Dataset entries
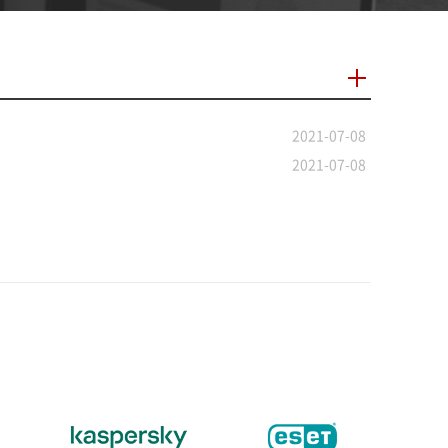
2021-07-08
2021-07-08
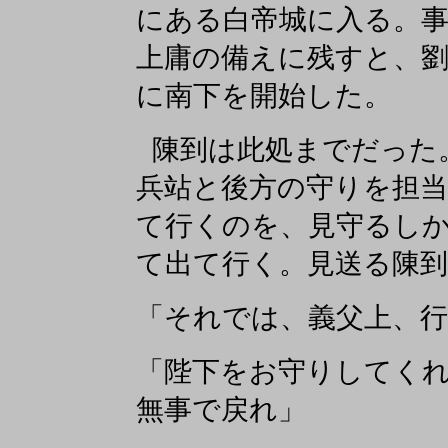
にある白帝城に入る。
上庸の備えに残すと、
に南下を開始した。
陳到は此処までだった
兵站と後方の守りを担当
て行くのを、見守るし
て出て行く。見送る陳
「それでは、義父上、
「陛下をお守りしてく
無事で戻れ」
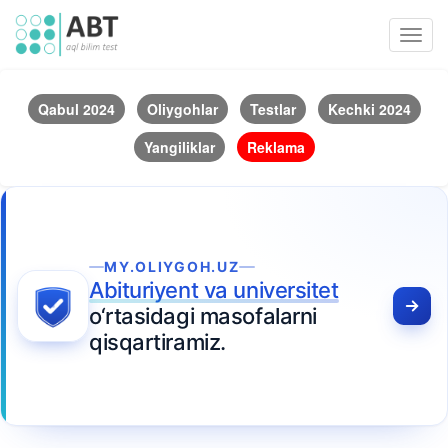
Toggl
navig
Qabul 2024
Oliygohlar
Testlar
Kechki 2024
Yangiliklar
Reklama
MY.OLIYGOH.UZ
Abituriyent va universitet
o‘rtasidagi masofalarni
qisqartiramiz.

# Action item
Please edit these lines by replacing "2021-07-08" with "2021-07-09" wherever it occurs, keeping everything else the same and leaving out the pictures.

# Completed exercise
2021-07-09
2021-07-09
にある白帝城に入る。
上庸の備えに残すと、
に南下を開始した。
陳到は此処までだった
兵站と後方の守りを担当
て行くのを、見守るし
て出て行く。見送る陳
「それでは、義父上、
「陛下をお守りしてく
無事で戻れ」
Toggl
navig
Qabul 2024
Oliygohlar
Testlar
Kechki 2024
Yangiliklar
Reklama
MY.OLIYGOH.UZ
Abituriyent va universitet
o‘rtasidagi masofalarni
qisqartiramiz.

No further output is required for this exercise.